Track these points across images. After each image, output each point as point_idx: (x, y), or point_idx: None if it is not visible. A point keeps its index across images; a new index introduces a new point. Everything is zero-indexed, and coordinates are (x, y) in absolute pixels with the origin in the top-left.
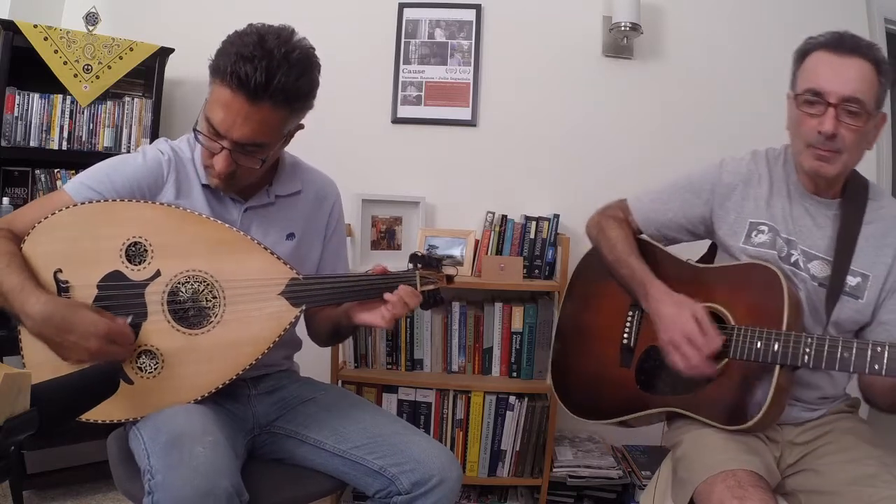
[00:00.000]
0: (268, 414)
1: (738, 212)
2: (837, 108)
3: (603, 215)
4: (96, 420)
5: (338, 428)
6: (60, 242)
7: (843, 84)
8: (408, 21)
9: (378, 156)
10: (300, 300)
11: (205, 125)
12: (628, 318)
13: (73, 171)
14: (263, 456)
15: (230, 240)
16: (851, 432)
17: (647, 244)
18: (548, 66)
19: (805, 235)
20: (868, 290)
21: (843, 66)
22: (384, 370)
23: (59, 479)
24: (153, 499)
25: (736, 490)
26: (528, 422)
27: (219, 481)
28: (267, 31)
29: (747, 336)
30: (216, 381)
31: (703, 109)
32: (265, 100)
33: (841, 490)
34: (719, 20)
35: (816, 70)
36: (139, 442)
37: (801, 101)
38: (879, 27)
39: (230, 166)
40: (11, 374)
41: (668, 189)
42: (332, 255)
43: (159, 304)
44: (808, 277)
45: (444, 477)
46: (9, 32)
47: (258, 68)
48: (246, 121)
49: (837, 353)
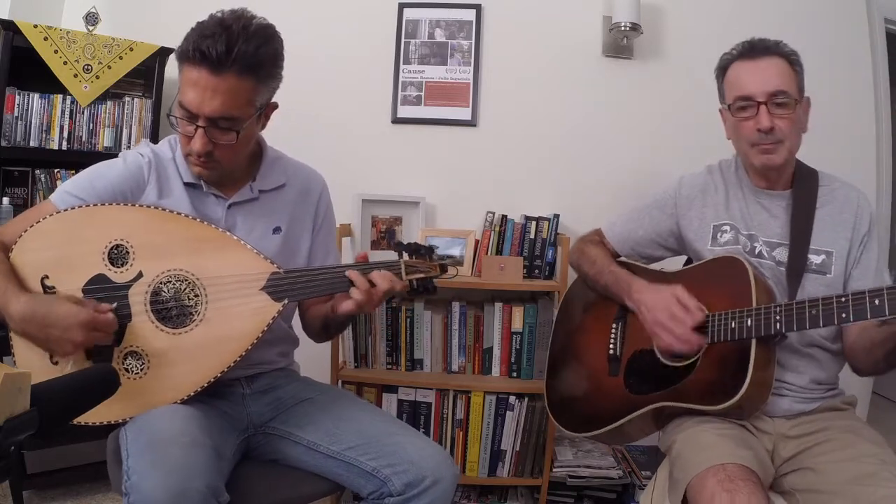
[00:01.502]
0: (262, 414)
1: (701, 219)
2: (767, 104)
3: (582, 241)
4: (87, 422)
5: (332, 429)
6: (46, 249)
7: (765, 82)
8: (408, 21)
9: (378, 156)
10: (282, 294)
11: (178, 111)
12: (612, 329)
13: (73, 172)
14: (259, 457)
15: (210, 237)
16: (849, 430)
17: (626, 262)
18: (548, 66)
19: (763, 228)
20: (834, 265)
21: (759, 67)
22: (384, 370)
23: (59, 479)
24: (129, 500)
25: (726, 483)
26: (528, 422)
27: (191, 482)
28: (225, 13)
29: (721, 320)
30: (201, 380)
31: (702, 109)
32: (229, 69)
33: (839, 489)
34: (719, 20)
35: (739, 78)
36: (124, 443)
37: (735, 108)
38: (879, 27)
39: (207, 145)
40: (11, 374)
41: (636, 210)
42: (322, 248)
43: (143, 304)
44: (773, 265)
45: (437, 478)
46: (9, 32)
47: (218, 41)
48: (214, 94)
49: (806, 312)
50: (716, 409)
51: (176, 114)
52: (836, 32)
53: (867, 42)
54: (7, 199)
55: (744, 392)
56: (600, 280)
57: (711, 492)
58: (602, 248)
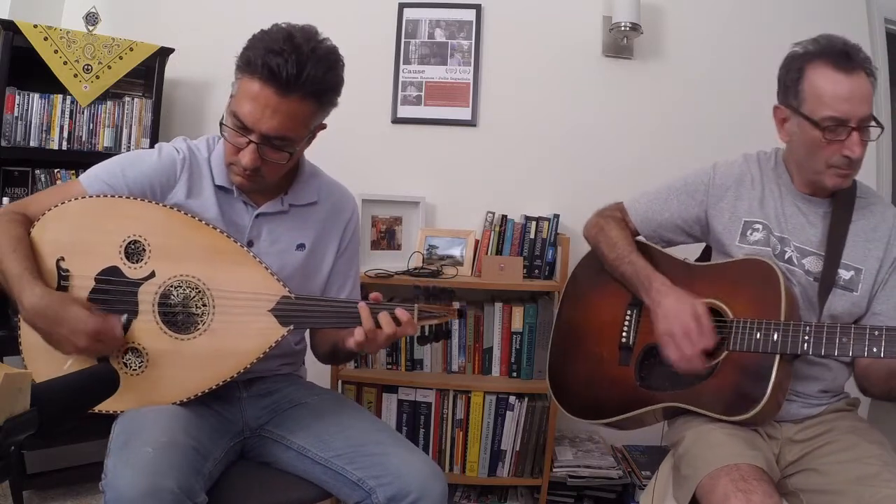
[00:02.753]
0: (258, 417)
1: (732, 211)
2: (860, 130)
3: (601, 216)
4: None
5: (322, 435)
6: (67, 231)
7: (861, 105)
8: (408, 21)
9: (378, 156)
10: (289, 320)
11: (231, 120)
12: (626, 317)
13: (73, 171)
14: (254, 458)
15: (228, 250)
16: (852, 431)
17: (645, 245)
18: (548, 66)
19: (797, 233)
20: (862, 283)
21: (854, 85)
22: (384, 370)
23: (59, 479)
24: (105, 498)
25: (740, 483)
26: (528, 422)
27: (162, 482)
28: (293, 28)
29: (746, 328)
30: (196, 389)
31: (702, 109)
32: (295, 92)
33: (843, 489)
34: (719, 20)
35: (834, 94)
36: (109, 441)
37: (824, 128)
38: (879, 27)
39: (256, 161)
40: (11, 374)
41: (664, 191)
42: (342, 272)
43: (150, 304)
44: (802, 273)
45: (422, 494)
46: (9, 32)
47: (288, 61)
48: (275, 113)
49: (836, 339)
50: (729, 420)
51: (227, 122)
52: (835, 32)
53: (867, 42)
54: (7, 199)
55: (760, 409)
56: (618, 267)
57: (725, 491)
58: (623, 228)
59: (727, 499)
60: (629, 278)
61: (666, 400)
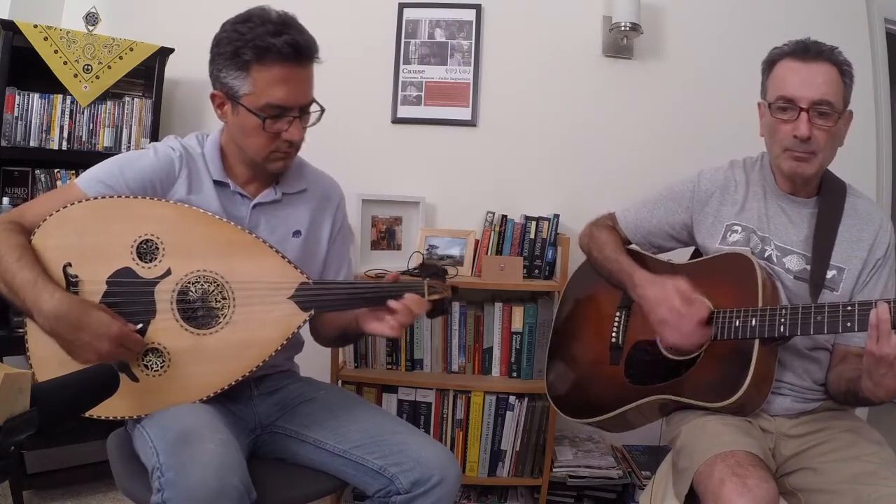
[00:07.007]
0: (269, 414)
1: (716, 216)
2: (809, 111)
3: (594, 225)
4: (100, 416)
5: (338, 428)
6: (71, 236)
7: (813, 89)
8: (408, 21)
9: (378, 156)
10: (309, 304)
11: (270, 110)
12: (615, 318)
13: (73, 171)
14: (265, 455)
15: (242, 242)
16: (850, 430)
17: (634, 252)
18: (548, 66)
19: (780, 232)
20: (843, 283)
21: (810, 71)
22: (384, 370)
23: (59, 479)
24: (163, 496)
25: (736, 468)
26: (528, 422)
27: (230, 479)
28: (259, 9)
29: (726, 317)
30: (222, 382)
31: (703, 109)
32: (309, 59)
33: (841, 488)
34: (719, 20)
35: (785, 78)
36: (145, 441)
37: (775, 108)
38: (879, 27)
39: (304, 132)
40: (11, 374)
41: (652, 199)
42: (337, 257)
43: (168, 302)
44: (783, 272)
45: (443, 476)
46: (9, 32)
47: (299, 35)
48: (306, 84)
49: (811, 318)
50: (714, 407)
51: (262, 114)
52: (835, 32)
53: (867, 42)
54: (7, 199)
55: (743, 392)
56: (605, 266)
57: (721, 477)
58: (613, 233)
59: (723, 483)
60: (615, 276)
61: (652, 394)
------
> _Try it_
Could you reproduce all of the material exactly? Keep the pictures out of it.

> _Your solution_
Track these points across images. After each image, output each point as point_idx: (x, y), or point_idx: None if it is not visible. A point keeps its index across images; a new index introduces a new point. Everything is zero-indexed, and coordinates are (x, y) in absolute pixels with the origin in the top-left.
[00:00.000]
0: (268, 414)
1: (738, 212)
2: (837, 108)
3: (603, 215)
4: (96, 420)
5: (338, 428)
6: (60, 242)
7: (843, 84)
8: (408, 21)
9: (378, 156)
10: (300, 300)
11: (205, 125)
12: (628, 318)
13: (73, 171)
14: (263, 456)
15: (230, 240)
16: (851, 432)
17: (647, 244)
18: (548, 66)
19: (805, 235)
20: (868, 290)
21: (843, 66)
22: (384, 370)
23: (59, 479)
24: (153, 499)
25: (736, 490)
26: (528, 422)
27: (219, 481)
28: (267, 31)
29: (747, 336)
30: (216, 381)
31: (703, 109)
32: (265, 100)
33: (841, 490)
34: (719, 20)
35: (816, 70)
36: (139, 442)
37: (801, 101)
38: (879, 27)
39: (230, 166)
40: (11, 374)
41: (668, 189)
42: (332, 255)
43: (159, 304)
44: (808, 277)
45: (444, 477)
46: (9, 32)
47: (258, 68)
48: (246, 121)
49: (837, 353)
[00:01.502]
0: (262, 414)
1: (701, 219)
2: (767, 104)
3: (582, 241)
4: (87, 422)
5: (332, 429)
6: (46, 249)
7: (765, 82)
8: (408, 21)
9: (378, 156)
10: (282, 294)
11: (178, 111)
12: (612, 329)
13: (73, 172)
14: (259, 457)
15: (210, 237)
16: (849, 430)
17: (626, 262)
18: (548, 66)
19: (763, 228)
20: (834, 265)
21: (759, 67)
22: (384, 370)
23: (59, 479)
24: (129, 500)
25: (726, 483)
26: (528, 422)
27: (191, 482)
28: (225, 13)
29: (721, 320)
30: (201, 380)
31: (702, 109)
32: (229, 69)
33: (839, 489)
34: (719, 20)
35: (739, 78)
36: (124, 443)
37: (735, 108)
38: (879, 27)
39: (207, 145)
40: (11, 374)
41: (636, 210)
42: (322, 248)
43: (143, 304)
44: (773, 265)
45: (437, 478)
46: (9, 32)
47: (218, 41)
48: (214, 94)
49: (806, 312)
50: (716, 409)
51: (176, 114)
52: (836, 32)
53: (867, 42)
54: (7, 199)
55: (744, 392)
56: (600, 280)
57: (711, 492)
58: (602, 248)
[00:02.753]
0: (258, 417)
1: (732, 211)
2: (860, 130)
3: (601, 216)
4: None
5: (322, 435)
6: (67, 231)
7: (861, 105)
8: (408, 21)
9: (378, 156)
10: (289, 320)
11: (231, 120)
12: (626, 317)
13: (73, 171)
14: (254, 458)
15: (228, 250)
16: (852, 431)
17: (645, 245)
18: (548, 66)
19: (797, 233)
20: (862, 283)
21: (854, 85)
22: (384, 370)
23: (59, 479)
24: (105, 498)
25: (740, 483)
26: (528, 422)
27: (162, 482)
28: (293, 28)
29: (746, 328)
30: (196, 389)
31: (702, 109)
32: (295, 92)
33: (843, 489)
34: (719, 20)
35: (834, 94)
36: (109, 441)
37: (824, 128)
38: (879, 27)
39: (256, 161)
40: (11, 374)
41: (664, 191)
42: (342, 272)
43: (150, 304)
44: (802, 273)
45: (422, 494)
46: (9, 32)
47: (288, 61)
48: (275, 113)
49: (836, 339)
50: (729, 420)
51: (227, 122)
52: (835, 32)
53: (867, 42)
54: (7, 199)
55: (760, 409)
56: (618, 267)
57: (725, 491)
58: (623, 228)
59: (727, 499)
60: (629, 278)
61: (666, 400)
[00:07.007]
0: (269, 414)
1: (716, 216)
2: (809, 111)
3: (594, 225)
4: (100, 416)
5: (338, 428)
6: (71, 236)
7: (813, 89)
8: (408, 21)
9: (378, 156)
10: (309, 304)
11: (270, 110)
12: (615, 318)
13: (73, 171)
14: (265, 455)
15: (242, 242)
16: (850, 430)
17: (634, 252)
18: (548, 66)
19: (780, 232)
20: (843, 283)
21: (810, 71)
22: (384, 370)
23: (59, 479)
24: (163, 496)
25: (736, 468)
26: (528, 422)
27: (230, 479)
28: (259, 9)
29: (726, 317)
30: (222, 382)
31: (703, 109)
32: (309, 59)
33: (841, 488)
34: (719, 20)
35: (785, 78)
36: (145, 441)
37: (775, 108)
38: (879, 27)
39: (304, 132)
40: (11, 374)
41: (652, 199)
42: (337, 257)
43: (168, 302)
44: (783, 272)
45: (443, 476)
46: (9, 32)
47: (299, 35)
48: (306, 84)
49: (811, 318)
50: (714, 407)
51: (262, 114)
52: (835, 32)
53: (867, 42)
54: (7, 199)
55: (743, 392)
56: (605, 266)
57: (721, 477)
58: (613, 233)
59: (723, 483)
60: (615, 276)
61: (652, 394)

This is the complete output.